Un paese sull’orlo del baratro

Il Camerun si trova oggi a un bivio. Da un lato, un regime gerontocratico che si aggrappa al potere mascherando dietro una facciata di legalità costituzionale quella che molti considerano una frode elettorale.

Dall’altro, un’opposizione determinata che cerca di capitalizzare su un genuino malcontento popolare ma che rischia di precipitare il paese nel caos. E nelle regioni anglofone, una popolazione completamente alienata da entrambe le parti che continua la sua lotta separatista.

Le proteste sembrano destinate a intensificarsi. La posizione della comunità internazionale sarà cruciale: l’assenza degli ambasciatori europei alla proclamazione è un segnale, ma finora non si è tradotta in sanzioni concrete. L’Europa e gli Stati Uniti sembrano adottare una posizione attendista, probabilmente preoccupati di destabilizzare ulteriormente una regione già fragile.

A 92 anni, Paul Biya potrebbe aver vinto tecnicamente un’altra elezione.

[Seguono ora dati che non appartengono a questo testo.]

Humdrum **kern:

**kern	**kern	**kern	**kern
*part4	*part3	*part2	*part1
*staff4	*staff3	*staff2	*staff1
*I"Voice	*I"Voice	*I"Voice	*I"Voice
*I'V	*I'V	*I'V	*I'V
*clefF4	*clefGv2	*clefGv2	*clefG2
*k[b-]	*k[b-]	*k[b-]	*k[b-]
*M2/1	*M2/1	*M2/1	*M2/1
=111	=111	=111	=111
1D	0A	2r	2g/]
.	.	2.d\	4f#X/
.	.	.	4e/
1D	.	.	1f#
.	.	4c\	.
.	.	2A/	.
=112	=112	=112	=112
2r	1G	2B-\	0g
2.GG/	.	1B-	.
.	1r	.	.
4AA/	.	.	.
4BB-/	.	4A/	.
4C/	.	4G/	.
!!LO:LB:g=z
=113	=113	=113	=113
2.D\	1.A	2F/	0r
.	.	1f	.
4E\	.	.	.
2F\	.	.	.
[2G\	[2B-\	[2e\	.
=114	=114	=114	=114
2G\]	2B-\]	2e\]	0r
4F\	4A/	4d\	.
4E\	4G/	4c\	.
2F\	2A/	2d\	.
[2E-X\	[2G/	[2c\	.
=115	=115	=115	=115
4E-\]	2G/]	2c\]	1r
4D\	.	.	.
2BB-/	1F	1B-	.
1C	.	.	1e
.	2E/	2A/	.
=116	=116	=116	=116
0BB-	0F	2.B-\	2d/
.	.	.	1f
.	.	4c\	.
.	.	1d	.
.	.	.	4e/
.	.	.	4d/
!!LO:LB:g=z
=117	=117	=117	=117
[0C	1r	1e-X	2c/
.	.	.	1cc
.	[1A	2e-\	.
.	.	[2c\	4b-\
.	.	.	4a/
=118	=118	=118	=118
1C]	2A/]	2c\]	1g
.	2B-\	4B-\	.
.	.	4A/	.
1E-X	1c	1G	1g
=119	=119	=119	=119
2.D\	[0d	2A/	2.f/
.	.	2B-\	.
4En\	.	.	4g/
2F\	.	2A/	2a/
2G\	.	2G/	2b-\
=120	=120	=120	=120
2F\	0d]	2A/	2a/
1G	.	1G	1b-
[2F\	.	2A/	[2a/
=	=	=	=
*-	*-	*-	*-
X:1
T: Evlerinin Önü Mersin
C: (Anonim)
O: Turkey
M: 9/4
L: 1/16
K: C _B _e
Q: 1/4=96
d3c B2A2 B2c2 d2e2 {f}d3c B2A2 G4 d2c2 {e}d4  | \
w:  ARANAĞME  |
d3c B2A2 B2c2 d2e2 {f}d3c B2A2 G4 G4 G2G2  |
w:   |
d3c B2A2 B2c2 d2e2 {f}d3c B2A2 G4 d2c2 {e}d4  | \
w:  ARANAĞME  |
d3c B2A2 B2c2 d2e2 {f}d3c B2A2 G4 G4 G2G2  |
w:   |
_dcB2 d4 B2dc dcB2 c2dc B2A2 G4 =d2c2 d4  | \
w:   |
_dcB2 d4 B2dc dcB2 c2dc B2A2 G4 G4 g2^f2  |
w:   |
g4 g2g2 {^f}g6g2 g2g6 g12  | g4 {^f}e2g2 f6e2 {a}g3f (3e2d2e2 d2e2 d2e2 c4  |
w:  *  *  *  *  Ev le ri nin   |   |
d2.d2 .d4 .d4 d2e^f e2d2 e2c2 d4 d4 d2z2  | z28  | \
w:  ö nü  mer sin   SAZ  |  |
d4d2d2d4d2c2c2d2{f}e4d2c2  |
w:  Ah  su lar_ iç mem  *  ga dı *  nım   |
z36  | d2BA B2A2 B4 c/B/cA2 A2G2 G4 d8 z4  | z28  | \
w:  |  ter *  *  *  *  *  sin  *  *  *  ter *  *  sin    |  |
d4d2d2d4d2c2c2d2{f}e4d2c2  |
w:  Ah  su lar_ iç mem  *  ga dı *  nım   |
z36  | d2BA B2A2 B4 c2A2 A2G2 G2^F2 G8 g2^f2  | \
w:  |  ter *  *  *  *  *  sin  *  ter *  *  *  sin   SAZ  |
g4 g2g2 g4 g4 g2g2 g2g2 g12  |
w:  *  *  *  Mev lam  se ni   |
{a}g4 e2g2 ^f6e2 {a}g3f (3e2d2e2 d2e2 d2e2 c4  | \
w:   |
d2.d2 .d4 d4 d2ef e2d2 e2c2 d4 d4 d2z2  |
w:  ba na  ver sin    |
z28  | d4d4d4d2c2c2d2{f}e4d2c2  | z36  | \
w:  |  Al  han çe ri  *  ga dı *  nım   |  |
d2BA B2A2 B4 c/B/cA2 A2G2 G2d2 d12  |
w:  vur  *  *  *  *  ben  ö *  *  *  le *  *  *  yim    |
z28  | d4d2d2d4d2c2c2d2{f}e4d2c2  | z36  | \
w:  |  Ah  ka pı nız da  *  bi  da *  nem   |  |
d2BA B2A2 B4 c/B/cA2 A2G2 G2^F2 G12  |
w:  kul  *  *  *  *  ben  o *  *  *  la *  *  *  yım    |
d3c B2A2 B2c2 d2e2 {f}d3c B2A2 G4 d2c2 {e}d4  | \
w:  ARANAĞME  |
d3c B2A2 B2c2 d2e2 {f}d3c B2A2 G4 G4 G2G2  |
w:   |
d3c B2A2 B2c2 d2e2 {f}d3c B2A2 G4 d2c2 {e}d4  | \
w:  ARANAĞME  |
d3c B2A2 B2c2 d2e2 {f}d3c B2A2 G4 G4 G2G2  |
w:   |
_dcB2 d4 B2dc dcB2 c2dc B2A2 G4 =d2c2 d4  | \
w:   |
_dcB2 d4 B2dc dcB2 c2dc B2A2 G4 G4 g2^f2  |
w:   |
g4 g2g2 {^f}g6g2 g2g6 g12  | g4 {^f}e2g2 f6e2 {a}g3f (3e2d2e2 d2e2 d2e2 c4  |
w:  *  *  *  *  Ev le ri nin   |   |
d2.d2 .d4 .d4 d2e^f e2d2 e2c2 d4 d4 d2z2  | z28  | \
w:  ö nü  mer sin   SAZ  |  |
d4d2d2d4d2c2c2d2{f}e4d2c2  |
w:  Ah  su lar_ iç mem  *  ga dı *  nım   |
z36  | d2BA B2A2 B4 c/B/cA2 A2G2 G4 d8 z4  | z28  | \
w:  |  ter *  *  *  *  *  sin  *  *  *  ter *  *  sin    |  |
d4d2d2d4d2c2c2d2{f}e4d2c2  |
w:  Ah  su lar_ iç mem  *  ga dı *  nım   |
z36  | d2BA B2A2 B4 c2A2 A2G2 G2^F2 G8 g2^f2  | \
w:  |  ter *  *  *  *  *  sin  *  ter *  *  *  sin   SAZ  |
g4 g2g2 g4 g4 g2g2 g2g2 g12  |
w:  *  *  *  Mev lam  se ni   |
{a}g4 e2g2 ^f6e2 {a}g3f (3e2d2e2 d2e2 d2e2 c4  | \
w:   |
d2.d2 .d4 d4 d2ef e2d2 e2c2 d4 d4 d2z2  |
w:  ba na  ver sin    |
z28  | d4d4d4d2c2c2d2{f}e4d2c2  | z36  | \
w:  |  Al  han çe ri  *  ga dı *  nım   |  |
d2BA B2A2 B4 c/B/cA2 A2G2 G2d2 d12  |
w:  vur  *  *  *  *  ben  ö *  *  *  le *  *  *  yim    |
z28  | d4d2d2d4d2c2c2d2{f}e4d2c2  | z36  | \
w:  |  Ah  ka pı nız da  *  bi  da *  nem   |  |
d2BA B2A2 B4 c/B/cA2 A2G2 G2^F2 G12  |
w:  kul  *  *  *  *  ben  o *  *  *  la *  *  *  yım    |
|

Ma governa su un paese profondamente diviso, dove la sua legittimità è contestata, dove i separatisti controllano intere regioni, e dove persino i suoi alleati internazionali prendono le distanze.

Il meglio arriva solo per Biya e il suo clan

Il “meglio” che deve ancora venire, promesso nel suo annuncio di candidatura, appare oggi come una prospettiva sempre più remota per un paese che sembra invece avviarsi verso mesi di instabilità e conflitto.

La vera domanda non è più se Biya abbia vinto secondo i risultati ufficiali, ma se il Camerun possa ancora permettersi un leader così anziano, così isolato dalla realtà del paese, e così dipendente da un cerchio ristretto di consiglieri non eletti.

In un continente africano in rapida trasformazione, dove le popolazioni giovani chiedono cambiamento, il Camerun di Paul Biya appare come un anacronismo destinato a crollare, per alcuni, sotto il peso delle sue contraddizioni.